The EARL itself is typically presented by means of a barcode on the device or its packaging. To connect the device, the user simply scans the QR code using a Mesh enabled application on an administion device and applies power. configuration then proceeds automatically.

Alternatively, the EARL may be transfered wirelessly by a near field communications link or by cycling an LED.

To enable this connection mode, the manufacturer performs the steps of

  • Encrypting the open connection request under a randomly chosen key
  • Provisioning the encrypted device profile to a Web site
  • Creating UDF EARL of the key
  • Converting the EARL to a QR code which is printed on the device or its packaging.

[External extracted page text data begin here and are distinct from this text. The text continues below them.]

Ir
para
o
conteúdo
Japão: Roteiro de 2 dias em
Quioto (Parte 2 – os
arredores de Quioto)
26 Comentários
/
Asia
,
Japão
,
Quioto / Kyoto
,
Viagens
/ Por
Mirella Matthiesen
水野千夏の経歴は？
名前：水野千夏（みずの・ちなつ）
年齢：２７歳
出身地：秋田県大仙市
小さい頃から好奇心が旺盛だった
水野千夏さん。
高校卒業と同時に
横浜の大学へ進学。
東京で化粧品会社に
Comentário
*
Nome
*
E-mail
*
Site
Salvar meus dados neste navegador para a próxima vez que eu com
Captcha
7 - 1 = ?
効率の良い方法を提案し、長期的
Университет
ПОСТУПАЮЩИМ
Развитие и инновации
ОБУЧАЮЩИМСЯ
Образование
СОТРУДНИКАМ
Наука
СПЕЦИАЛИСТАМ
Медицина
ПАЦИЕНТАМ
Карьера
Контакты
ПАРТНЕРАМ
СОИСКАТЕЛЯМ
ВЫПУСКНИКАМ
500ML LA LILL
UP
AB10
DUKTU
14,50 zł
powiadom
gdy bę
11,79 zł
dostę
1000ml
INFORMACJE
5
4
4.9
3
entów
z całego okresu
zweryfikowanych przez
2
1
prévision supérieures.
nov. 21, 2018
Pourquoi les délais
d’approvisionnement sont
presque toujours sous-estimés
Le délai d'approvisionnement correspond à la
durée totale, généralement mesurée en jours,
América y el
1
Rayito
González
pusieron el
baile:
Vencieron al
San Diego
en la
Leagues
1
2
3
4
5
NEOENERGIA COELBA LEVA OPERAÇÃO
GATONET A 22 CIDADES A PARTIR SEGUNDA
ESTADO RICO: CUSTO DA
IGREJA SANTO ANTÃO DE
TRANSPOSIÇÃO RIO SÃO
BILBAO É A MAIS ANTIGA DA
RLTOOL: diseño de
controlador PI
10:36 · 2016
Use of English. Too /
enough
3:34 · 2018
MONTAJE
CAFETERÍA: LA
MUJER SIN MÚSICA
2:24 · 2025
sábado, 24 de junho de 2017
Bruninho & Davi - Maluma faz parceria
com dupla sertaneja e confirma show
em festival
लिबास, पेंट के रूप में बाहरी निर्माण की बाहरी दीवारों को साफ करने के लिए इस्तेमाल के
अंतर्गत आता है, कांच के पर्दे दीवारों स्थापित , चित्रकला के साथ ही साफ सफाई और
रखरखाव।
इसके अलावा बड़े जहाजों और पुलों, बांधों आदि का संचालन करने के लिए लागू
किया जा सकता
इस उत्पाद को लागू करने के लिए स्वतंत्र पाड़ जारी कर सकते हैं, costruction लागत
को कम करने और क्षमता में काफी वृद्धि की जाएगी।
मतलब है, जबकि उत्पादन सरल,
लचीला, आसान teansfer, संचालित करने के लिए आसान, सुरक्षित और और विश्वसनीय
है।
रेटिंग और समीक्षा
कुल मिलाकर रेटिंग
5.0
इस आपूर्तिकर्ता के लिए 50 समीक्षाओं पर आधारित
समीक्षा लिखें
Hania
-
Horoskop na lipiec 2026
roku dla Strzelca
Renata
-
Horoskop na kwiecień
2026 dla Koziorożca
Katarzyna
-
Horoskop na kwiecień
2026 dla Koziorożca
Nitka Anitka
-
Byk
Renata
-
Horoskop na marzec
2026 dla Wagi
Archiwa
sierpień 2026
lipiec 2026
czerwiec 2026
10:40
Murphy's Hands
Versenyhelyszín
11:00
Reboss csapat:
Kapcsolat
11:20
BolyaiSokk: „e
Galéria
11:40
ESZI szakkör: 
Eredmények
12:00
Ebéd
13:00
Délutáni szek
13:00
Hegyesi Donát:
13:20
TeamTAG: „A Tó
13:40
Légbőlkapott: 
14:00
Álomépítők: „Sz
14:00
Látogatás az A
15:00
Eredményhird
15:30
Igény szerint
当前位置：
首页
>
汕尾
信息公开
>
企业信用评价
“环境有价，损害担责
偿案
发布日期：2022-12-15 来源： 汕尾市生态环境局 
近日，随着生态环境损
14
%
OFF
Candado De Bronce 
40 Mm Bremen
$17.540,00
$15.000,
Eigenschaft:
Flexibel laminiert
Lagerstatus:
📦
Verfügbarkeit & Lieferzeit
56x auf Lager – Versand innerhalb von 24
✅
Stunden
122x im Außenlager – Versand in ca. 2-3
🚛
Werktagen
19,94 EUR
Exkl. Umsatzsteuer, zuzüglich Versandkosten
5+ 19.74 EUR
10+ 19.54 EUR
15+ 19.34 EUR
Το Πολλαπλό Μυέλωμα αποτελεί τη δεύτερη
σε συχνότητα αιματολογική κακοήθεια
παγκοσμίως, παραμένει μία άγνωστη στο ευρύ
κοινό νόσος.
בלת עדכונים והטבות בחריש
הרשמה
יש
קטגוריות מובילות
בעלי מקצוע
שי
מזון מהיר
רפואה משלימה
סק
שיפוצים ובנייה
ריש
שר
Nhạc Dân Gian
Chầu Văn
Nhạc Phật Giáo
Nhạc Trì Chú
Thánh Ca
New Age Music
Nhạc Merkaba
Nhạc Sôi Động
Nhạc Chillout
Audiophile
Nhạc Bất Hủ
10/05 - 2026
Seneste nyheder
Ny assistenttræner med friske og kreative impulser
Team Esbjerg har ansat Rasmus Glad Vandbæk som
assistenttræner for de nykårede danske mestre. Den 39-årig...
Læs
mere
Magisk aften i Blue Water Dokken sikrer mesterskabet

These steps may be performed on the device to be connected using the `device request` command with the `/earl` option. Instead of requesting connection to a user account, the device requests connection to a special purpose account established for the purpose of providing a hailing account for enabling this type of device connection.

Alice4> device pre devices@example.com /key=udf://example.com/EB2X-PUOT-6CR3-TVNH-EN2T-4Y4X-FK6Q-NC
ERROR - Object reference not set to an instance of an object.

The device can attempt to complete the connection whenever it is provided with power and network connectivity using the `profile sync` command.

Alice4> account sync
ERROR - Object reference not set to an instance of an object.

The key specified in the '/earl' option is used to create a UDF EARL specifying a location from which a device description document may be obtained. Note that it is not necessary for the device description document to be on the same service or even in the same domain as the service used to resolve the UDF.

The UDF is typically presented to the user as a QR code either on the device itself or its packaging. Alternatively, a device might transmit the UDF by blinking its activity LED at a rate suitable to allow transmission of a short message to a smart phone camera.

A QR code or other scanning application can use the meshman tool to resolve the EARL and retrieve the data using the `device earl` command:

Alice> device earl udf://example.com/EB2X-PUOT-6CR3-TVNH-EN2T-4Y4X-FK6Q-NC
ERROR - Object reference not set to an instance of an object.

The tool performs the tasks of resolving the EARL, decrypting the discovery record and posting a connection response to both the hailing account and the profile account. The next time the device polls the hailing account, it retrieves the connection data:

Alice4> account sync
ERROR - Object reference not set to an instance of an object.

Once connected to an account, a device does not attempt to poll the hailing account. Further attempts to make a connection are thus ignored unless the device is reset.